Il est aussi souvent possible de configurer plusieurs types de checks: HTTP, TCP, gRPC, commandes, avec choix des ports, path, timeouts, intervalles, delais avant de commencer le check…
Clever Cloud ne semble avoir qu’un type de healthcheck (HTTP) et avec peu de paramètres. Vous serez donc rapidement limités pour gérer des cas un peu pénibles (slow start, services TCP et gRPC…).
On va s’arrêter là.
TL:DR
Clever Cloud vous conviendra très bien si vous voulez héberger le site de votre PME ou le CFP de votre conférence (une application HTTP et une base de données, un VPS avec de l’autoscaling pour résumer), et si n’êtes pas regardant sur la sécurité.
Les applications avec des architectures un peu plus complexes (plusieurs services, protocoles non HTTP voir non TCP, briques sortant du cadre web ou demandant du stockage local…) ne pourront pas être déployées.
Mais au final, comme on l’a vu avec mon exemple en Golang ici que je n’ai réussi à faire marcher, vous allez devoir quand même devoir vous battre avec le PaaS. Un Netlify ou un fly.io (ou un Heroku, qui même en étant en mode maintenance depuis 10 ans vous fournira plus de features) vous posera moins de problèmes, ou même 2 VMs chez Scaleway avec un load balancer devant.
Les autres besoins devront aller voir ailleurs: IaaS classique (qui ont souvent aussi des services de base de données, métriques, messages bus… en mode PaaS, c’est ce que je fais aujourd’hui pour certains projets), offres Kubernetes as a service… Vous aurez également beaucoup moins de lock-in sur votre infrastructure et votre vous du futur vous remerciera.

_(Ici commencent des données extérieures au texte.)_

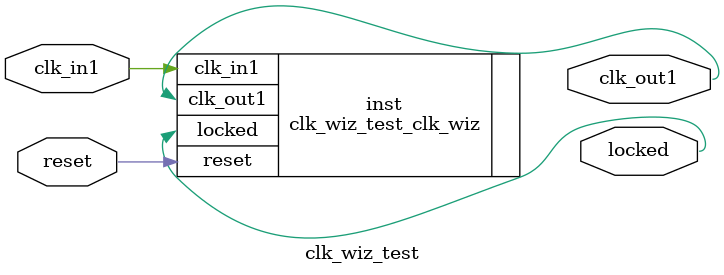
<source format=v>


`timescale 1ps/1ps

(* CORE_GENERATION_INFO = "clk_wiz_test,clk_wiz_v6_0_6_0_0,{component_name=clk_wiz_test,use_phase_alignment=true,use_min_o_jitter=false,use_max_i_jitter=false,use_dyn_phase_shift=false,use_inclk_switchover=false,use_dyn_reconfig=false,enable_axi=0,feedback_source=FDBK_AUTO,PRIMITIVE=MMCM,num_out_clk=1,clkin1_period=10.000,clkin2_period=10.000,use_power_down=false,use_reset=true,use_locked=true,use_inclk_stopped=false,feedback_type=SINGLE,CLOCK_MGR_TYPE=NA,manual_override=false}" *)

module clk_wiz_test 
 (
  // Clock out ports
  output        clk_out1,
  // Status and control signals
  input         reset,
  output        locked,
 // Clock in ports
  input         clk_in1
 );

  clk_wiz_test_clk_wiz inst
  (
  // Clock out ports  
  .clk_out1(clk_out1),
  // Status and control signals               
  .reset(reset), 
  .locked(locked),
 // Clock in ports
  .clk_in1(clk_in1)
  );

endmodule

</source>
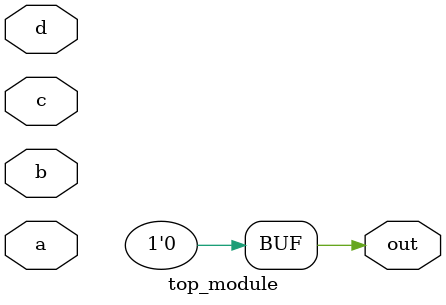
<source format=sv>
module top_module (
  input a,
  input b,
  input c,
  input d,
  output wire out
);

  assign out = 1'b0;

  always @* begin
    case({c, d, a, b})
      4'b0000: out = 1'b1;
      4'b0001: out = 1'b1;
      4'b0100: out = 1'b0;
      4'b0101: out = d;
      4'b1xxx: out = 1'b1;
      4'b1100: out = 1'b0;
      4'b1110: out = 1'b1;
      4'b1111: out = 1'b1;
    endcase
  end

endmodule

</source>
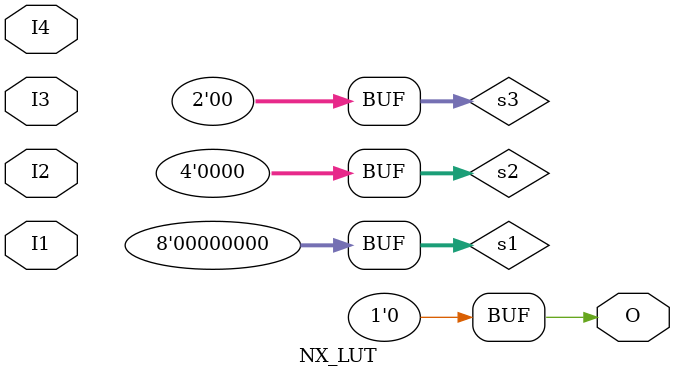
<source format=v>
module NX_LUT(input I1, I2, I3, I4, output O);

parameter lut_table = 16'h0000;

wire [7:0] s1 = I4 ? lut_table[15:8] : lut_table[7:0];
wire [3:0] s2 = I3 ? s1[7:4] : s1[3:0];
wire [1:0] s3 = I2 ? s2[3:2] : s2[1:0];
assign O = I1 ? s3[1] : s3[0];

endmodule

</source>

Peut être qu’il serait temps pour certains de passer moins de temps en conf ou à taper sur Docker et Kubernetes (et leurs utilisateurs), non ? On a compris que c’était une stratégie marketing (certains se rappelleront de l’épisode Traefik dans la même veine) mais j’ai personnellement du mal à cautionner la diffusion volontaire d’informations fausses pour tenter de gagner quelques clients.
Se concentrer un peu plus sur les produits et délivrer une plateforme pouvant répondre aux besoins du monde tech d’aujourd’hui est sûrement une bonne idée.